Marsters knew at a very early age that he loved performing because, while our lives may be ruled by ego, the theater afforded him the chance to lose himself in art. “So there’s little Jimmy Marsters singing some song in one of the first shows I was in and I was up in front of the curtain, on the apron, which is that part of the stage that goes into the audience, and I felt something between the audience and me,” recalls the 60-year-old Marsters. “It was this wonderful sense of connectedness and community.”

3. THE SOUNDS OF SILENCE

 When you’re doing a play on stage there’s this barometer to go by,” says Marsters. If your audience is engaged in the show and your performance, he explains, there’s a quiet that comes over the theater. It means they’re transfixed. “But if you hear rustling of paper, like they’re thumbing through their programs, it means they want to get out of there fast.” Marsters freely acknowledges he has experienced both. “I know I am capable of doing both compelling work and of sucking.”

James Marsters as Spike

4. VULNERABLE VAMP

 While a lot of actors also fancy themselves musicians, Marsters, who has been playing the guitar since the age of seven-years-old and writing his own music since the age of 12, is the real deal. He formed his band, “Ghost of the Robot,” in 2002 after years of playing solo gigs in cafes, bars and other venues. The group will be performing songs from their newest album at The Mint, on West Pico Boulevard in Los Angeles, California, on Tuesday evening, March 14th, at 7:30 p.m.

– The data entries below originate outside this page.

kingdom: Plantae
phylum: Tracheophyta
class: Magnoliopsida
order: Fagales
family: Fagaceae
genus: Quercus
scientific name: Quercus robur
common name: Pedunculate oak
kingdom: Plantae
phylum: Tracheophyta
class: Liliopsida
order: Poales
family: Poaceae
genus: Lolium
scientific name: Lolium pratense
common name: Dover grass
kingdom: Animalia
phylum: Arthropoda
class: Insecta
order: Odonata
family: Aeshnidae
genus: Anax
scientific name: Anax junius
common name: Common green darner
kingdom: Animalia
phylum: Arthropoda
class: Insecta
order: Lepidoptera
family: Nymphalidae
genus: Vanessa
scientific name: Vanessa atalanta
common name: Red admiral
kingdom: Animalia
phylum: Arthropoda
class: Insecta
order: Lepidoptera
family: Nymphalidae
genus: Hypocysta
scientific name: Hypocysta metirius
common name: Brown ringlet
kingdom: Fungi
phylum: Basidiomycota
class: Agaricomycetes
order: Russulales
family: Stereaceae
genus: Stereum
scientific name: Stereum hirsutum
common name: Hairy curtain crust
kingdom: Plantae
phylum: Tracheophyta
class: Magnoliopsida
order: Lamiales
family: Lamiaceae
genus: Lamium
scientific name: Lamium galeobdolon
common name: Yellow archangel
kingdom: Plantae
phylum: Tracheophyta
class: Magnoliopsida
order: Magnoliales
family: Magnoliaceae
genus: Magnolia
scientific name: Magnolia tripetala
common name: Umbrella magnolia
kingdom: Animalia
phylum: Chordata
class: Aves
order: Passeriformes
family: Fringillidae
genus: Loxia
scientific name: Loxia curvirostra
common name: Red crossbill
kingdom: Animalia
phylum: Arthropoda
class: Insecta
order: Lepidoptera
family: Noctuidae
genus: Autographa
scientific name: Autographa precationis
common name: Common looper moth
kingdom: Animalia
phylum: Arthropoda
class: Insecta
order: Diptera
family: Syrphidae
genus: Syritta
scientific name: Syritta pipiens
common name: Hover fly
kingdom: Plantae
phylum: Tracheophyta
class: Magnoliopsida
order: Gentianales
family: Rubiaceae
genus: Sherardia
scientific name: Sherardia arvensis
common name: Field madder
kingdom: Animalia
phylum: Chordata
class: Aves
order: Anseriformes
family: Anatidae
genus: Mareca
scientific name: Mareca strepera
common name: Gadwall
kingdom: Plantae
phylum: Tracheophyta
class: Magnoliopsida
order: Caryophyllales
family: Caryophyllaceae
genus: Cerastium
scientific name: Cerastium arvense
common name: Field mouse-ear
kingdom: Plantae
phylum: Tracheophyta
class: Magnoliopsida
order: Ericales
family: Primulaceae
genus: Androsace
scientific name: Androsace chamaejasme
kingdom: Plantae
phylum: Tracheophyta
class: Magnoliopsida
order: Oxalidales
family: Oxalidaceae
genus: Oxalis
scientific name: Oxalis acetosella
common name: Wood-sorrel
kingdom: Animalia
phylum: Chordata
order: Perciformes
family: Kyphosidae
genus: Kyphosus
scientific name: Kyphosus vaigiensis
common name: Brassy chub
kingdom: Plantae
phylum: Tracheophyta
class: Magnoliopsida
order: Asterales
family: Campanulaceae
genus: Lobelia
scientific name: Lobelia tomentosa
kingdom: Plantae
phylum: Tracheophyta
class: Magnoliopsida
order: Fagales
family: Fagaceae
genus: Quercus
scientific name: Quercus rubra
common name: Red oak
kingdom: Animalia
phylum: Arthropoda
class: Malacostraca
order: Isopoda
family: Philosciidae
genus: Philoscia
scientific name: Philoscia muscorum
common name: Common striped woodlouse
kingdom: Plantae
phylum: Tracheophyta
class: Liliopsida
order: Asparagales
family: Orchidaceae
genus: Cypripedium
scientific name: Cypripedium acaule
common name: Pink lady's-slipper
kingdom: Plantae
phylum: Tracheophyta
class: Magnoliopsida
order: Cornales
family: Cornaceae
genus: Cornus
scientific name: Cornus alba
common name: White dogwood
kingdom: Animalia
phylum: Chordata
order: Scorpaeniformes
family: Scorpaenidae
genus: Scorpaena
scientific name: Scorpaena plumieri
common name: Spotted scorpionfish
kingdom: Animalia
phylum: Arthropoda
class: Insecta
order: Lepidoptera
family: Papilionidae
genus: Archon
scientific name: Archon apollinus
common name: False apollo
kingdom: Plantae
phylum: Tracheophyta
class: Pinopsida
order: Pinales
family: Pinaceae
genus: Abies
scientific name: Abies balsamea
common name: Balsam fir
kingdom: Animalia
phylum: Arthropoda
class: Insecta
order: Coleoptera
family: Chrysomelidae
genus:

Marsters, who has also released two solo albums — 2005’s Civilized Man and 2007’s Like a Waterfall—finds songwriting an intensely personal experience; that is why singing in front of a live audience is cathartic to him, because he can vent about topics he wouldn’t normally talk about. “Most people have to go to therapy to pay for that crap,” he jokes.

5. WHAT’S MY MOTIVATION?

A classically trained actor schooled at the Pacific Conservatory of the Performing Arts, who appeared with such companies as the Bailiwick Repertory Theatre, Marsters scored a Joseph Jefferson Award nomination when he appeared as “Robespierre” in 1989. When he picks up a script now, he says it is important for him “to be taken on a ride. I want to be entertained when I’m reading it.” That was never a problem playing Spike, he says, because (series creator) “Joss Whedon and the other writers were like God. They created the universe and I lived it.” However, he does acknowledge that, no matter how good the writing is, it’s still up to the actor to interpret the dialogue in a meaningful way. “You can say lines any amount of ways, but you’ve got to remember to make it compelling, otherwise, you’ll suck in the part.”